Entrance to the Hualien National Park, Taiwan in 2003. Digitised from film.
Hualien National Park entrance in 2003. Digitised from film. Hualien Taiwan.

Shallow earthquakes waves usually don’t travel very far. Deeper earthquakes can have a wider area of impact. An earthquake is a sudden shift in the ground columns, but is transmitted through the earth in a similar way to waves in a pond.

Most small earthquakes are releasing stress. It’s better for us when this happens. Otherwise, a build-up of pressure will eventually lead to very large and sudden movements that can be devastating to humans. The Tibetan earthquake in 2015 is an example of this.

If an earthquake happens at sea it can still be felt on land. However, if it’s stronger than 7 magnitude on the Japanese scale of measurement, then a tsunami is likely. A tsunami of about 50cm is strong enough to knock a human over, which often results in being caught up in debris, consequently serious injuries and death. This is why Japan has concreted seawalls over most of their coastline.

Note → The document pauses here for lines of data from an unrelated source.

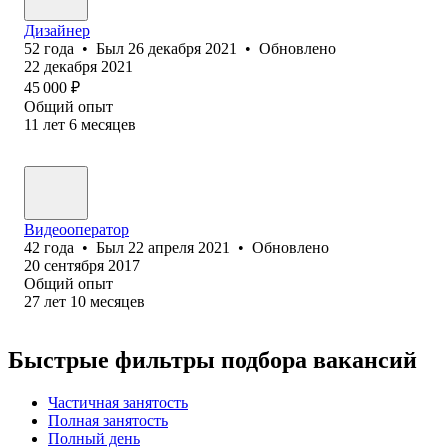
Дизайнер
52
года
•
Был
26 декабря 2021
•
Обновлено
22 декабря 2021
45 000
₽
Общий опыт
11
лет
6
месяцев
Видеооператор
42
года
•
Был
22 апреля 2021
•
Обновлено
20 сентября 2017
Общий опыт
27
лет
10
месяцев
Быстрые фильтры подбора вакансий
Частичная занятость
Полная занятость
Полный день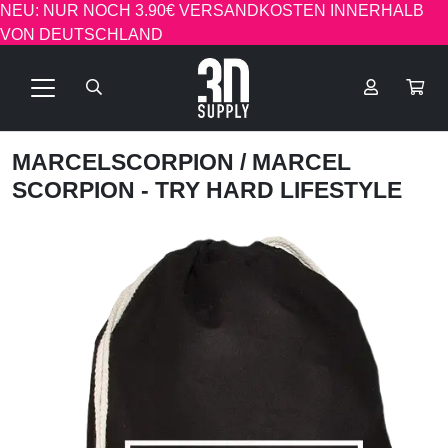
NEU: NUR NOCH 3.90€ VERSANDKOSTEN INNERHALB
VON DEUTSCHLAND
MARCELSCORPION
/ MARCEL
SCORPION - TRY HARD LIFESTYLE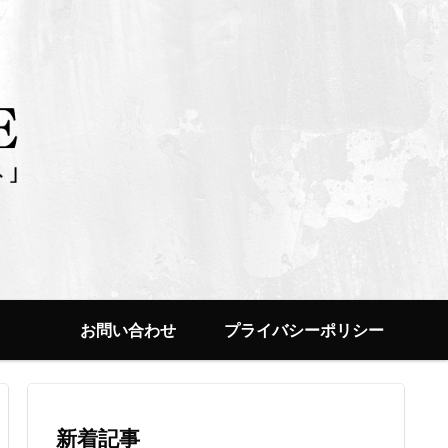
お問い合わせ
プライバシーポリシー
新着記事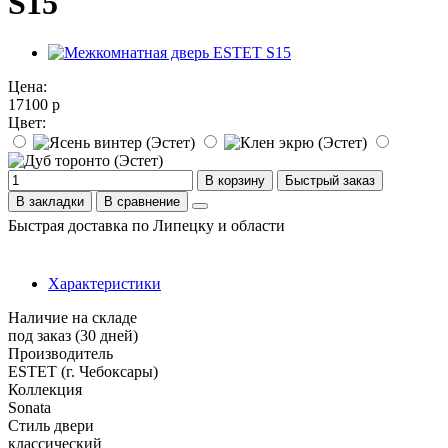
S15
Цена:
17100 р
Цвет:
В корзину
Быстрый заказ
В закладки
В сравнение
Быстрая доставка по Липецку и области
Характеристики
Наличие на складе
под заказ (30 дней)
Производитель
ESTET (г. Чебоксары)
Коллекция
Sonata
Стиль двери
классический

A low amplitude earthquake (long times between earthquake waves) tend to cause taller buildings to sway more, and be felt by people on the street as if they’re suddenly feeling a bit woozy. Low amplitude earthquake waves tend to travel further. High amplitude earthquakes (short times between wave peaks) tend to shake shorter buildings and feels more violent to anyone standing on the street. High amplitude earthquake waves then to dissipate quickly.

Slow-shutter photography of a taxi and Nagoya Towers in Japan.
Slow-shutter photograph of a taxi and Nagoya Towers in 2018. Nagoya Japan.

Some people can hear earthquakes. There are two earthquake waves, the alpha and the beta. Animals, and some humans can hear alpha waves, when are usually a seconds to tens of seconds ahead of the beta waves that we feel. For people who can hear the alpha waves, there are two types, those who can consciously hear the alpha wave, and those who don’t consciously hear it, but report that they “know” an earthquake is about to happen. Alpha wave sounds are so low, that they are below the normal hearing range of most people.

What do you do during an earthquake? The standard recommendation is to flee the building. If you don’t have time, hide in the doorway, where there is less risk of things like bookcases, shattered window glass, the ceiling, and other things falling on you. If you’re in the CBD, keep well clear of buildings, as exterior windows can break loose and fall. There can be a lot of shattered class falling.

Mobile phone networks in Japan and Taiwan have earthquake backup systems. If the tower is shaken too much, or the power cuts out, the computer will restart, and has it’s own battery that can support communications for hours. Does Australian telcos have such a system? I don’t know.

The Melbourne earthquake appears to be releasing stresses, which is different to aftershocks. An aftershock is the continued release of pressure after a major seismic event. Aftershocks can echo for days, weeks, months, sometimes hundreds of years after an event. There can be pre-shocks. Before Japan’s 11th March 2011 earthquake, there were a series of earthquakes of increasing intensity in the three days before.

Finally, yes. I was there in Japan on the 11th March 2011 at 2.44pm on the Friday afternoon. I experienced it all and saw live footage of the tsunami sweeping in over people.